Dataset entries
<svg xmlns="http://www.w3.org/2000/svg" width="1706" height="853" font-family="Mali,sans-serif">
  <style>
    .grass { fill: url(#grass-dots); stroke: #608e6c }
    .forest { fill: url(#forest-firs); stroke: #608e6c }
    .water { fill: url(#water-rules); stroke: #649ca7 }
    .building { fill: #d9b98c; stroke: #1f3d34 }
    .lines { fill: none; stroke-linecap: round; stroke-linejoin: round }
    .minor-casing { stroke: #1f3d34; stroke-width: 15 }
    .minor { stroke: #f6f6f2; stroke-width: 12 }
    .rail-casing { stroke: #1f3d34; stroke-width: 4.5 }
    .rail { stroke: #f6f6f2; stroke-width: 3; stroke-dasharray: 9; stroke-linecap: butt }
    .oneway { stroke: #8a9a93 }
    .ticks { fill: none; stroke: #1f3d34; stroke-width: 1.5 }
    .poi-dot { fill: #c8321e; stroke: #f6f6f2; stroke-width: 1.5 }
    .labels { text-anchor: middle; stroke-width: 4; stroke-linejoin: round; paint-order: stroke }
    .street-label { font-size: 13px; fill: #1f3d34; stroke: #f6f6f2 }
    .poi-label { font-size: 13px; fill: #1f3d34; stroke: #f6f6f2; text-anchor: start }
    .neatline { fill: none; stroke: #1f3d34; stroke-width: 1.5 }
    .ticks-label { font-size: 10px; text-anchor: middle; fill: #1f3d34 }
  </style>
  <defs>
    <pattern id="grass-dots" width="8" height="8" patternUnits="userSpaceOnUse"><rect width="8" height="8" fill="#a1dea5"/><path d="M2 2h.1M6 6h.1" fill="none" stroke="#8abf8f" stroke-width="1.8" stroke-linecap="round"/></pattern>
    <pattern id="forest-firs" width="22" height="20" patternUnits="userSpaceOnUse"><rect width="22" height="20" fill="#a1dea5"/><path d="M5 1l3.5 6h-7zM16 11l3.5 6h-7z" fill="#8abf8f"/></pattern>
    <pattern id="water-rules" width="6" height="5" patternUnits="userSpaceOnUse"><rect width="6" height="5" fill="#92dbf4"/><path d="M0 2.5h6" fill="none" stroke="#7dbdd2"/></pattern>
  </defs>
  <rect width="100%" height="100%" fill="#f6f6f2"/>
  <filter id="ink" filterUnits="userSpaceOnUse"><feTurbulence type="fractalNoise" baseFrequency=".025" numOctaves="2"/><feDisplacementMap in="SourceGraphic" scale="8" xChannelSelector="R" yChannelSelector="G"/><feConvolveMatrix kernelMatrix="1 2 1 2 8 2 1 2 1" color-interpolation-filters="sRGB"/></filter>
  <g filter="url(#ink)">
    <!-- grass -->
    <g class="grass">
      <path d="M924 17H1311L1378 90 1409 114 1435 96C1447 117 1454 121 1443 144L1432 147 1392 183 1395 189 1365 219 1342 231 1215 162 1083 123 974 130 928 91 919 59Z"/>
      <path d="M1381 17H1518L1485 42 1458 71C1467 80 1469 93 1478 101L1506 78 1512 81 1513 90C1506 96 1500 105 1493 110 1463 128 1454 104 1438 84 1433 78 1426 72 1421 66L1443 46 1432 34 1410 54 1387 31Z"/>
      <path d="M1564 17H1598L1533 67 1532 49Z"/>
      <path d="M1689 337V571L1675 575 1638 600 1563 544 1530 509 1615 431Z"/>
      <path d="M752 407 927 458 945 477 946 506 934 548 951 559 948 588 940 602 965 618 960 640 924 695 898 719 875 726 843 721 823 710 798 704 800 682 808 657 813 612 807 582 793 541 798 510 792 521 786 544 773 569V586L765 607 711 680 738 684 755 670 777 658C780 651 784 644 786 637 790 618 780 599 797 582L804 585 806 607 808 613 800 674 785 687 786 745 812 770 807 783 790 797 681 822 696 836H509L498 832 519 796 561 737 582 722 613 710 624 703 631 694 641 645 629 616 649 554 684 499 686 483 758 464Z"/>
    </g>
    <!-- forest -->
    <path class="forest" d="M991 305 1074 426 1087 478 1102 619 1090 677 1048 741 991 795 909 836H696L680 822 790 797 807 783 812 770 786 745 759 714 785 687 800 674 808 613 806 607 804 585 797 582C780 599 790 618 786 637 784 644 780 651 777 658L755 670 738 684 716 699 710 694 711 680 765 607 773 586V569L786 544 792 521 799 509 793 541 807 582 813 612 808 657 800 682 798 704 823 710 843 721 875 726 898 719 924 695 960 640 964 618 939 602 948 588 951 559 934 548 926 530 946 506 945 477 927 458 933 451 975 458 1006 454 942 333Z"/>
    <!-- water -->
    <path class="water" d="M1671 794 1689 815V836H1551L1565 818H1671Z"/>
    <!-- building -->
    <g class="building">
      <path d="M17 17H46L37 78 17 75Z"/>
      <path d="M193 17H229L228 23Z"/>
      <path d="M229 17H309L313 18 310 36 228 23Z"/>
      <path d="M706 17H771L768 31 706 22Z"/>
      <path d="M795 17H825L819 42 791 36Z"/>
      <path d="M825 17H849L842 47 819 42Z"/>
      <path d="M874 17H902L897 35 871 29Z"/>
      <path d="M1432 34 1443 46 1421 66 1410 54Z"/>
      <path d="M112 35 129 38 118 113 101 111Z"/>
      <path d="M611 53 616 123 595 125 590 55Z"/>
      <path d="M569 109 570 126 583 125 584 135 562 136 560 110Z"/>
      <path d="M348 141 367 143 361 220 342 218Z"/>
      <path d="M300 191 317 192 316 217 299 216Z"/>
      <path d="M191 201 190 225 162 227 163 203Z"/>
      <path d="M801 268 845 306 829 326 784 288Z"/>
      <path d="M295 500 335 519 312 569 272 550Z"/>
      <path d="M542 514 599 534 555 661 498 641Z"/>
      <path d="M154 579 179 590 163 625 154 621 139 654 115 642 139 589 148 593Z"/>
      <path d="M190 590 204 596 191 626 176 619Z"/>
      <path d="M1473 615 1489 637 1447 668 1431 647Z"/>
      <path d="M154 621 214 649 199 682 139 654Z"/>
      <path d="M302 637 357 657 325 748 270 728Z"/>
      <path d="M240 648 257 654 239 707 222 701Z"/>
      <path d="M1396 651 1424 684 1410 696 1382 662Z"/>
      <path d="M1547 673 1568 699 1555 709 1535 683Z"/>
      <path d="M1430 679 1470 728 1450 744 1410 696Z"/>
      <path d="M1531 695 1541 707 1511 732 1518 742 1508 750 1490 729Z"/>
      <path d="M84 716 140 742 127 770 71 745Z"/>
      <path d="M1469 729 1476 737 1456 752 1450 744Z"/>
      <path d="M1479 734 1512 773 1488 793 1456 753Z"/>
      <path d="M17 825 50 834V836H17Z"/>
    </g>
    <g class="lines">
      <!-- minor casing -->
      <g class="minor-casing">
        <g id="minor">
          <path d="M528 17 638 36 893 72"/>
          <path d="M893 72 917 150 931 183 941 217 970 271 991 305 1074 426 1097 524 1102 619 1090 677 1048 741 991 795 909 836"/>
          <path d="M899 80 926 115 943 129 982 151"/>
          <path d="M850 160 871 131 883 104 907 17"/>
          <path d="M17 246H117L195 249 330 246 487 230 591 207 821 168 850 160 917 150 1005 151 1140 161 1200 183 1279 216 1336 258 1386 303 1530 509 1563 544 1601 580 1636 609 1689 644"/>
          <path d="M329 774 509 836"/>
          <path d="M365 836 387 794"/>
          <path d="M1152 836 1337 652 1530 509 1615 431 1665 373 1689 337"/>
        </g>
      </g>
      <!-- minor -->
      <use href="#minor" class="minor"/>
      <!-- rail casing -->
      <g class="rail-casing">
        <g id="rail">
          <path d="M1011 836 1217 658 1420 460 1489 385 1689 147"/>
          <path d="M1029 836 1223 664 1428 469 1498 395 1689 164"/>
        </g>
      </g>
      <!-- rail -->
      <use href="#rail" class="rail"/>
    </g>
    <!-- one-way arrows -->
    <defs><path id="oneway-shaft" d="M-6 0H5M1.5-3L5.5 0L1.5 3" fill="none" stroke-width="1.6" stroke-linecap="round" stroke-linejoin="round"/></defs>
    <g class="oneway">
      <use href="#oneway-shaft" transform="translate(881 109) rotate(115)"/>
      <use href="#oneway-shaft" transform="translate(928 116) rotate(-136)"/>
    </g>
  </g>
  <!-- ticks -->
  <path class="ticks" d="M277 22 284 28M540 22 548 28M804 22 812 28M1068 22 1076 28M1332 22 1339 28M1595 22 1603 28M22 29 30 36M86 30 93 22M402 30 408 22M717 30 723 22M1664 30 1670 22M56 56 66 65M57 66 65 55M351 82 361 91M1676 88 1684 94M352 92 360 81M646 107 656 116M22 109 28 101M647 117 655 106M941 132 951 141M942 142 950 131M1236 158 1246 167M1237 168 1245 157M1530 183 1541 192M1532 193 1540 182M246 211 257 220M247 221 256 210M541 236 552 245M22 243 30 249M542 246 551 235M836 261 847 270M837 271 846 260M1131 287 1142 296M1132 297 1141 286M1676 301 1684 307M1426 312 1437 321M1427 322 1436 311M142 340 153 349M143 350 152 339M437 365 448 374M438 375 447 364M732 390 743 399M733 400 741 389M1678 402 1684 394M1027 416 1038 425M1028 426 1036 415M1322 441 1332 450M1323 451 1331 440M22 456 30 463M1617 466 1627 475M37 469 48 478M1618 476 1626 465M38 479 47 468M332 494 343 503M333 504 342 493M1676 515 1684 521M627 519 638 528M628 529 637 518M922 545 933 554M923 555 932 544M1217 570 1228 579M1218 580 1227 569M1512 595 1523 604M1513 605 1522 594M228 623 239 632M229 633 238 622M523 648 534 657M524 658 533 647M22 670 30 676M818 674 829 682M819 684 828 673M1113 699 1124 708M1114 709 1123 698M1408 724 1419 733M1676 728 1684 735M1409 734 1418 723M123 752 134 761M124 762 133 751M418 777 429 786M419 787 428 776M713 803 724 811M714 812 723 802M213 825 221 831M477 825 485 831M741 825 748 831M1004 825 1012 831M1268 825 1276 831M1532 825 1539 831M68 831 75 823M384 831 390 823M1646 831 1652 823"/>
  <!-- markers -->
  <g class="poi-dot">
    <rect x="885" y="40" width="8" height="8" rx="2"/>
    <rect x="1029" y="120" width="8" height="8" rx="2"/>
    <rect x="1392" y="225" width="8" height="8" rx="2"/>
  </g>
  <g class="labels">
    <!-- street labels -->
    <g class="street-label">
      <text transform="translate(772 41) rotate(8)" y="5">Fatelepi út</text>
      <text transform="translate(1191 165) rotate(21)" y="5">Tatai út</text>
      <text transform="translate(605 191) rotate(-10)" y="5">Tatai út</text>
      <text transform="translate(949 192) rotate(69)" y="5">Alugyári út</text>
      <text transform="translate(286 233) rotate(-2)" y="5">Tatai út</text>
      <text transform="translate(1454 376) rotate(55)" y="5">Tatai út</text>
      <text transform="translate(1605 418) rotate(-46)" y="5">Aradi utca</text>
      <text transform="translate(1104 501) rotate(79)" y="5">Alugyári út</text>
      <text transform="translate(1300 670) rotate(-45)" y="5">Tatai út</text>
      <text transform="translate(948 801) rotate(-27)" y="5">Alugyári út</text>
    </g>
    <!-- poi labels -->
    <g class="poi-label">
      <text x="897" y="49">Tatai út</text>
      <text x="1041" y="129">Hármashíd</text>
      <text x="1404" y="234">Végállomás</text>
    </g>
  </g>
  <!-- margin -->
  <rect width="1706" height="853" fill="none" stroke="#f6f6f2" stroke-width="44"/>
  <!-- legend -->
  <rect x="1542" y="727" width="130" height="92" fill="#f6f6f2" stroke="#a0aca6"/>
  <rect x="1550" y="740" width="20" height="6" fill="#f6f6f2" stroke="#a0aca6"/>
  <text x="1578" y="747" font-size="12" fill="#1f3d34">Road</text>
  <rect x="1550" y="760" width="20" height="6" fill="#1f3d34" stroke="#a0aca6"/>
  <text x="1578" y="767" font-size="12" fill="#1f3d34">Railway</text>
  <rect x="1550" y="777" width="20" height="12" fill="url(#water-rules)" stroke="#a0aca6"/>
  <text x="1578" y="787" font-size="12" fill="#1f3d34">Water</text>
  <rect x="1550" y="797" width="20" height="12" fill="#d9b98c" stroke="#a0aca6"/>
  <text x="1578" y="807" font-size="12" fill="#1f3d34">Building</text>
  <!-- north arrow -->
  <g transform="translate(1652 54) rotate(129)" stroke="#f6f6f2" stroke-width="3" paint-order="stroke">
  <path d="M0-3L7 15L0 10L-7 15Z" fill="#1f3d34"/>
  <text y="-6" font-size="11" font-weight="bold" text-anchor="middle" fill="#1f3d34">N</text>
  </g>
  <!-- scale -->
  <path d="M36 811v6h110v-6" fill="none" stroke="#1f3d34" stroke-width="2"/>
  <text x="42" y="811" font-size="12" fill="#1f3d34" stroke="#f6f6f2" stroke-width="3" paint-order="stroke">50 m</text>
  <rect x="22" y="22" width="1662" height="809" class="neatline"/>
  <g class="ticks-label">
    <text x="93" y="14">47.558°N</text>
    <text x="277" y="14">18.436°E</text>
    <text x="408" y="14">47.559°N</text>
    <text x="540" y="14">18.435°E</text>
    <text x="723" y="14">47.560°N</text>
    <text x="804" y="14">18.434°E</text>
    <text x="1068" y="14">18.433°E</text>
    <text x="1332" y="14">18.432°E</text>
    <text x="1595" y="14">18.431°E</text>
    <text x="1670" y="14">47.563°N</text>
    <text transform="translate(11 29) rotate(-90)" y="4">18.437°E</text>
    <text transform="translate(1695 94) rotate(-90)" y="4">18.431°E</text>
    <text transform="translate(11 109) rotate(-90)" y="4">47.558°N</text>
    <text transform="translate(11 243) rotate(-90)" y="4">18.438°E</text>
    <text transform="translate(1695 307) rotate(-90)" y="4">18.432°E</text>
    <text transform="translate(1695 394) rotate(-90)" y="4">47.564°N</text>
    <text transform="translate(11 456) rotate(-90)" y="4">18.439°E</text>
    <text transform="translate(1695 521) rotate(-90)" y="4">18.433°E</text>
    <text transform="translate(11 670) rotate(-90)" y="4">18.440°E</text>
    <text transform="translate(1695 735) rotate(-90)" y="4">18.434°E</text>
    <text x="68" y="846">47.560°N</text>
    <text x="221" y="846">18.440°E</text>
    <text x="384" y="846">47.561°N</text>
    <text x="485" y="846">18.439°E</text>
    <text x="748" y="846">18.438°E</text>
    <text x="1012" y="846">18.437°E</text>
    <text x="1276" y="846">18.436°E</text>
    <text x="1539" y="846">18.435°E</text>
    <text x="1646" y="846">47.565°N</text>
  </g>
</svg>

▶ **Exercise prompt**
Copy each line from the records above that includes the string "lines".

▶ **Answer section**
    .lines { fill: none; stroke-linecap: round; stroke-linejoin: round }
    <g class="lines">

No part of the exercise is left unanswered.